- [REQUIREMENT]: Copy the data verbatim, starting at the first line and ending at the line containing "Reading left to right, transcribe all".

Collected data:
»»
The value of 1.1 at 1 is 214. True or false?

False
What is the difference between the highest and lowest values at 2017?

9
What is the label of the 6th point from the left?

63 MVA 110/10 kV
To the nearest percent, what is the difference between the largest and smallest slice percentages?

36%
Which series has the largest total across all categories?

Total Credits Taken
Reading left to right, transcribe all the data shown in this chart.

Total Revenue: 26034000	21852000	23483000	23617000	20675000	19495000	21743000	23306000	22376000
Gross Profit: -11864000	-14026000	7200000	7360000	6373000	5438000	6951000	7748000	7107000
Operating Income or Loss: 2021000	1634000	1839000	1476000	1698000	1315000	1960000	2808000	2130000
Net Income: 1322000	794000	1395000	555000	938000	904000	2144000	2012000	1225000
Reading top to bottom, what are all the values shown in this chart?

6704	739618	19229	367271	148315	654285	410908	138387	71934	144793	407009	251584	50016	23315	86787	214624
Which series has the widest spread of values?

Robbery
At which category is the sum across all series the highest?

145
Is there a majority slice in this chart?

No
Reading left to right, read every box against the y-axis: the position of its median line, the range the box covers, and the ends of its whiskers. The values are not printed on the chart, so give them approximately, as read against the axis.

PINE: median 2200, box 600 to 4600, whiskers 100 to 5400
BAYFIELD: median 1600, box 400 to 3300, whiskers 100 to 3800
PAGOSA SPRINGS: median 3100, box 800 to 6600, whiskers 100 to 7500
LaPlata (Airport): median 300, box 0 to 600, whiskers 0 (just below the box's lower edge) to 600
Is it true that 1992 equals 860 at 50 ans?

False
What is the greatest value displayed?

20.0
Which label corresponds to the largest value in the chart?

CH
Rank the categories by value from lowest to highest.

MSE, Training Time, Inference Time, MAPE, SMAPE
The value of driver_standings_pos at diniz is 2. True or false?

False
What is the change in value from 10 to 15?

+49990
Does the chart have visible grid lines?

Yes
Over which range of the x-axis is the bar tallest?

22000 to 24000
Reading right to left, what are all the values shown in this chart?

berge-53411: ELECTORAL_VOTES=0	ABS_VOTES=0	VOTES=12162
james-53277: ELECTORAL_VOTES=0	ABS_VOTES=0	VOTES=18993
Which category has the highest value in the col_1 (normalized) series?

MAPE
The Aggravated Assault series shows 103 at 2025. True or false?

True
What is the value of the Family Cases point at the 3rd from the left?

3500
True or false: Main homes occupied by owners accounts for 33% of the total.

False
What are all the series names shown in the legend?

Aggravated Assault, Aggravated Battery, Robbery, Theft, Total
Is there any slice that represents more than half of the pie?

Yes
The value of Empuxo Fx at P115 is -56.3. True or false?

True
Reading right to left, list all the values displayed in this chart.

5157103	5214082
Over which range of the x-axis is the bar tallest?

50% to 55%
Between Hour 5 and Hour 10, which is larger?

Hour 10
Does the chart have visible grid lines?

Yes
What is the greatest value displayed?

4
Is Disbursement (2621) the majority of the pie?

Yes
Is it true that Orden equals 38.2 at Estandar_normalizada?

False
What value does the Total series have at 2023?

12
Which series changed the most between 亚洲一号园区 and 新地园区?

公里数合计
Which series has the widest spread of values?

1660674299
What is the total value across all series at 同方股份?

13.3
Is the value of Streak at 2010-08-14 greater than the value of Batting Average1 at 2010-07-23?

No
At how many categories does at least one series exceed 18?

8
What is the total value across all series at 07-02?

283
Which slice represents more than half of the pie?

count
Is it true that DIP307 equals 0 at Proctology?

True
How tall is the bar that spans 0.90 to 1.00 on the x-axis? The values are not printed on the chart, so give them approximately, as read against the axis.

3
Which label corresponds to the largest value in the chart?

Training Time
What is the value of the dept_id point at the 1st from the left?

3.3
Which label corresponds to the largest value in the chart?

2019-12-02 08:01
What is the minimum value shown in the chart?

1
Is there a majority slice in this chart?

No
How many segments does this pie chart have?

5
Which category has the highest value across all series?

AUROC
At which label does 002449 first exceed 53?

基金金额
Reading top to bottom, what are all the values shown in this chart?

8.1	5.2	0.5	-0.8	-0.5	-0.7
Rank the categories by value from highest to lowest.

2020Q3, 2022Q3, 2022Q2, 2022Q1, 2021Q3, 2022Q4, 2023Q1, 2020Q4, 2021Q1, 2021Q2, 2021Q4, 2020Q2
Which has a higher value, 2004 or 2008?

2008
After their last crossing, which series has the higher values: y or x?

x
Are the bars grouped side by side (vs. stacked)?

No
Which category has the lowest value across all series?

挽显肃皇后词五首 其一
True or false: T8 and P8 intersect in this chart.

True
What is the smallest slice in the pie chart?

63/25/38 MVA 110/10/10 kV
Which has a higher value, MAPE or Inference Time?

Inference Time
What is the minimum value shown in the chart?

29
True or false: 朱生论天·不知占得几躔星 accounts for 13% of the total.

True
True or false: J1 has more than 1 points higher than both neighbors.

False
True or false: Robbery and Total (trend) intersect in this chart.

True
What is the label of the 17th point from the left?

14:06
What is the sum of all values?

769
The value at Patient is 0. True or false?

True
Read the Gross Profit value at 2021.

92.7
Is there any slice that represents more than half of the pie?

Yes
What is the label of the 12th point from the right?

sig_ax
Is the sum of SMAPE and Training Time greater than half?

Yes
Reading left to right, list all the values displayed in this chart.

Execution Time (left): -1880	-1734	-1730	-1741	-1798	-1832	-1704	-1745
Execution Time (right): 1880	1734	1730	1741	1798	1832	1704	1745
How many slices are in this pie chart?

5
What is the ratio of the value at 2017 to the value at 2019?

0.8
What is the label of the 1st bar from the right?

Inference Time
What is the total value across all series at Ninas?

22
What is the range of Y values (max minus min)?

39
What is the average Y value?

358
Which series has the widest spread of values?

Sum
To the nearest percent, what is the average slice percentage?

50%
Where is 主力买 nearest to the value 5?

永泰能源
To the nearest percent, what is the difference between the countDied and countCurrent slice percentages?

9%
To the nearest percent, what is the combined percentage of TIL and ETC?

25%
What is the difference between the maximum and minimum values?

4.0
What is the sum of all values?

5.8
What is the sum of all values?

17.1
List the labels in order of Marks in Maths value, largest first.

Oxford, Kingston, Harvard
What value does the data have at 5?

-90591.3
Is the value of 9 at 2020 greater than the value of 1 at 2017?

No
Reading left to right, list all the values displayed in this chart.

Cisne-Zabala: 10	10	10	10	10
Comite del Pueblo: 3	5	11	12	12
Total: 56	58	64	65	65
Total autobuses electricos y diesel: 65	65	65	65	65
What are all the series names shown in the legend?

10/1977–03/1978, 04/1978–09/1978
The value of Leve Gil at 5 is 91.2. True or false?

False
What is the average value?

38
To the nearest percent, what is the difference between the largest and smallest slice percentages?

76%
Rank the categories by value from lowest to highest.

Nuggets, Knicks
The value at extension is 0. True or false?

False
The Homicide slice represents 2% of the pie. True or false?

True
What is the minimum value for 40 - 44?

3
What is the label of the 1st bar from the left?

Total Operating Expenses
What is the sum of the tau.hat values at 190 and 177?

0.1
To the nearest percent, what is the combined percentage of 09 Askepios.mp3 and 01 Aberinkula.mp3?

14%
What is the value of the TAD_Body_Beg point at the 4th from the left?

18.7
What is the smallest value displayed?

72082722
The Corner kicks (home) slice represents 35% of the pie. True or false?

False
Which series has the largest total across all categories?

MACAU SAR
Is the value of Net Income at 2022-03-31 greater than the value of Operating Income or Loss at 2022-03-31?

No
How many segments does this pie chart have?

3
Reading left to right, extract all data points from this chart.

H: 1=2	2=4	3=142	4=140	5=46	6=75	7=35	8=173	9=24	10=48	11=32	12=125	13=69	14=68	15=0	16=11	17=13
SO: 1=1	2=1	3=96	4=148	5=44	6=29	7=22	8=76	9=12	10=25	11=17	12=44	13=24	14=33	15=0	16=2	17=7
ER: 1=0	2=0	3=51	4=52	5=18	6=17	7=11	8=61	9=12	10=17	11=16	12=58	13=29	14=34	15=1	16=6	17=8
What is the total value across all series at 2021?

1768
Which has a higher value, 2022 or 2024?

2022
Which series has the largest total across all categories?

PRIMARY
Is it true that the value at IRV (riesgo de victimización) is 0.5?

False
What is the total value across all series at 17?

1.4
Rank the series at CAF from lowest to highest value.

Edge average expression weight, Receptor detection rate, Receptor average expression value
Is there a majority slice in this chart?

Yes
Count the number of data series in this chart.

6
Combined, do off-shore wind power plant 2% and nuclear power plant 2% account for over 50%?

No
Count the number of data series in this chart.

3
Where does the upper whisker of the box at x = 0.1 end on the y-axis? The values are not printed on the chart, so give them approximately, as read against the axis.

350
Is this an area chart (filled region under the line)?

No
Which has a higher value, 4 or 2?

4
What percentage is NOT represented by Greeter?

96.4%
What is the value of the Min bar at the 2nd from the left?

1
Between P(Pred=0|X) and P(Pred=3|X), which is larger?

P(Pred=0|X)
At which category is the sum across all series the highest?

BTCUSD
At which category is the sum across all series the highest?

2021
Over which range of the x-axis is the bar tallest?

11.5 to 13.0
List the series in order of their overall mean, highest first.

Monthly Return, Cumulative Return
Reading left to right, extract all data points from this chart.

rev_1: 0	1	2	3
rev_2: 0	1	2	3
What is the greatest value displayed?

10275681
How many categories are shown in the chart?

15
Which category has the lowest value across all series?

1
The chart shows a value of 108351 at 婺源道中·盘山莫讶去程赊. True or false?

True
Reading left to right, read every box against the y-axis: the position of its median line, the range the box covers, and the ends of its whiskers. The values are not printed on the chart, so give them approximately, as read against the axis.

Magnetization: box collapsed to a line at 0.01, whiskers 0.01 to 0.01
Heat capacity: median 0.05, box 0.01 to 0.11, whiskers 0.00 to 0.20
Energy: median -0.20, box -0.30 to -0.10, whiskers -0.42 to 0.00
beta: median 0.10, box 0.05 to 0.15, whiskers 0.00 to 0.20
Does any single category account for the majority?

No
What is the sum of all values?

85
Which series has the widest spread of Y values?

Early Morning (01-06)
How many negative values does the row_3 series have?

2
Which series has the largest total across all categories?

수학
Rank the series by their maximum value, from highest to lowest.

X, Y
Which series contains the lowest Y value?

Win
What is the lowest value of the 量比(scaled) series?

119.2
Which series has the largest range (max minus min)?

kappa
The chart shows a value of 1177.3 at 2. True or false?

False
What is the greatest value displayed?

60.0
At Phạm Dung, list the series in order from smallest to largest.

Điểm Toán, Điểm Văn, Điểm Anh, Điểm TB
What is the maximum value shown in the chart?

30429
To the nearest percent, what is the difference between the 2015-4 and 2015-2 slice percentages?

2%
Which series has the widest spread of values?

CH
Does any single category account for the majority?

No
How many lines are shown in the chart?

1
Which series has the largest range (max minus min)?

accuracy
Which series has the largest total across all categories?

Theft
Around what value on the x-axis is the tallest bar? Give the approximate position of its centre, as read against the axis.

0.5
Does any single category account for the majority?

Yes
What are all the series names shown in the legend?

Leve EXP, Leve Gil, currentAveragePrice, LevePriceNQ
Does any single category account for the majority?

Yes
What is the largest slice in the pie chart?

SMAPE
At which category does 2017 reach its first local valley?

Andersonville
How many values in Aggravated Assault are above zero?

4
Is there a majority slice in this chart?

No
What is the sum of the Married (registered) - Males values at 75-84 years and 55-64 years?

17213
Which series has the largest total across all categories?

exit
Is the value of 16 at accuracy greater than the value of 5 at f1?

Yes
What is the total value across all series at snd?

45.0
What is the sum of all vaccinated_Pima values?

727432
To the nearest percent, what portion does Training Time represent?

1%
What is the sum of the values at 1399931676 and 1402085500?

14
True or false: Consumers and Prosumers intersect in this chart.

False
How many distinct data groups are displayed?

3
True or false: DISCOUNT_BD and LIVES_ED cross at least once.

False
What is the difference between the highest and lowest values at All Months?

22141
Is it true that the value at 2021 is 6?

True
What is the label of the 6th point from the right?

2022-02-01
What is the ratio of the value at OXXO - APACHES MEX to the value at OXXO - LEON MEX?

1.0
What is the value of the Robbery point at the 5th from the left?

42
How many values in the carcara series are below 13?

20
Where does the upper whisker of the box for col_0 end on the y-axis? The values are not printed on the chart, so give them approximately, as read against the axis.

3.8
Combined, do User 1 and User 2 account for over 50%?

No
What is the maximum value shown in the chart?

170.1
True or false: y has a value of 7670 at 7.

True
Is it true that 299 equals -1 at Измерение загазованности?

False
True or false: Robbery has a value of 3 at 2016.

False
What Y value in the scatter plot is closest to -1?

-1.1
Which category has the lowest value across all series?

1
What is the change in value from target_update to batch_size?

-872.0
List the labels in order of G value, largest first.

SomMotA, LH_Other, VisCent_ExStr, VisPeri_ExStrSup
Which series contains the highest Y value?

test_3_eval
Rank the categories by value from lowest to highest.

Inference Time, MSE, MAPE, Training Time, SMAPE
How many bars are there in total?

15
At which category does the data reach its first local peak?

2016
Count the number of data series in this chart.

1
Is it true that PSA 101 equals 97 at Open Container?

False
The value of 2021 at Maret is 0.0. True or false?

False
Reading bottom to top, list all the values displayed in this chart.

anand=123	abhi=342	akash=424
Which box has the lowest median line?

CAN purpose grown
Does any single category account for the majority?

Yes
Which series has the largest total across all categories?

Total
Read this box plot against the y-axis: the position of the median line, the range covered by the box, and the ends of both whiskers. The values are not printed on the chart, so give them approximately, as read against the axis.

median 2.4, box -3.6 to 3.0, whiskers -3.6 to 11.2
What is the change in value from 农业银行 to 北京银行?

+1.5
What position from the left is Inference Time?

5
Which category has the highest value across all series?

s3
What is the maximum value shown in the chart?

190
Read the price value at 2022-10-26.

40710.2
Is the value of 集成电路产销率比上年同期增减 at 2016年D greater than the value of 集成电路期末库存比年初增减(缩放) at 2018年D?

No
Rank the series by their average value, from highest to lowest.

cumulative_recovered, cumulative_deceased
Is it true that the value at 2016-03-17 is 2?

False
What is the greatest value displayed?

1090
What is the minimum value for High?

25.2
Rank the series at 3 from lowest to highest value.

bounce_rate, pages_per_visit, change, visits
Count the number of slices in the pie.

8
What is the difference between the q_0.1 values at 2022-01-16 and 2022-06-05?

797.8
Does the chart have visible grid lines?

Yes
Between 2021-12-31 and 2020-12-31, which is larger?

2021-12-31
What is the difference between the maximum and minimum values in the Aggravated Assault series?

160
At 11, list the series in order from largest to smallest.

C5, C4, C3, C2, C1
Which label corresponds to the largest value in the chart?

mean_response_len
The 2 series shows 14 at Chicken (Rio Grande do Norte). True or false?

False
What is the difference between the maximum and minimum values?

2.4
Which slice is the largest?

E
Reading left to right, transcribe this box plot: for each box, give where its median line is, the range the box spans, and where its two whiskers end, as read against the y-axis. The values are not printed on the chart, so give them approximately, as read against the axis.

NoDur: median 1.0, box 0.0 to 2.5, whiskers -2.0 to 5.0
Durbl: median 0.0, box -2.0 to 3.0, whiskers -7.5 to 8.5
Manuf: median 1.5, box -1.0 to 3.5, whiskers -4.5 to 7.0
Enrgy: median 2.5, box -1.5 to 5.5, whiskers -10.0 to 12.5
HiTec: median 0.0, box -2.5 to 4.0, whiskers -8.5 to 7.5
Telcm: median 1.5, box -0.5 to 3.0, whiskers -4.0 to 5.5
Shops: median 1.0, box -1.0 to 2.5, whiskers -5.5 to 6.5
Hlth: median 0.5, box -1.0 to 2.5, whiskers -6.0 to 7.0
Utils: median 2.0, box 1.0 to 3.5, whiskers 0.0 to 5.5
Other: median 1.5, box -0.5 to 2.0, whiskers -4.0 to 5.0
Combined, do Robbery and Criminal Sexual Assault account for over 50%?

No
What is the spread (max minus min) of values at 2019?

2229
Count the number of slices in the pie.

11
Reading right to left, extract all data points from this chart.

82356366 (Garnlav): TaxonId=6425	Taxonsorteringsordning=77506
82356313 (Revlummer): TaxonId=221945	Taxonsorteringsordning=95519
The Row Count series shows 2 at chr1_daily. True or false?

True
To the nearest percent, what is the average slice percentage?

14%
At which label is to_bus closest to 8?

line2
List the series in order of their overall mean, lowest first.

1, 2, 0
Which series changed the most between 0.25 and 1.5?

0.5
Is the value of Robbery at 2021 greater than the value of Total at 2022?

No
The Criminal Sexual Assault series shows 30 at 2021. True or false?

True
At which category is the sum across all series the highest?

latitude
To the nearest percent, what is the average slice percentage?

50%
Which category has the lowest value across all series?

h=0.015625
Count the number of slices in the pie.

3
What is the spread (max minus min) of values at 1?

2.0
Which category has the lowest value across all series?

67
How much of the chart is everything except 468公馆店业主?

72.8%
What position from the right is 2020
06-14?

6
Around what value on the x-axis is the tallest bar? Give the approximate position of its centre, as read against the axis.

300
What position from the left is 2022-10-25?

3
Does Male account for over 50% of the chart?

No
««
- [EXERCISE OUTPUT]:
The value of 1.1 at 1 is 214. True or false?

False
What is the difference between the highest and lowest values at 2017?

9
What is the label of the 6th point from the left?

63 MVA 110/10 kV
To the nearest percent, what is the difference between the largest and smallest slice percentages?

36%
Which series has the largest total across all categories?

Total Credits Taken
Reading left to right, transcribe all the data shown in this chart.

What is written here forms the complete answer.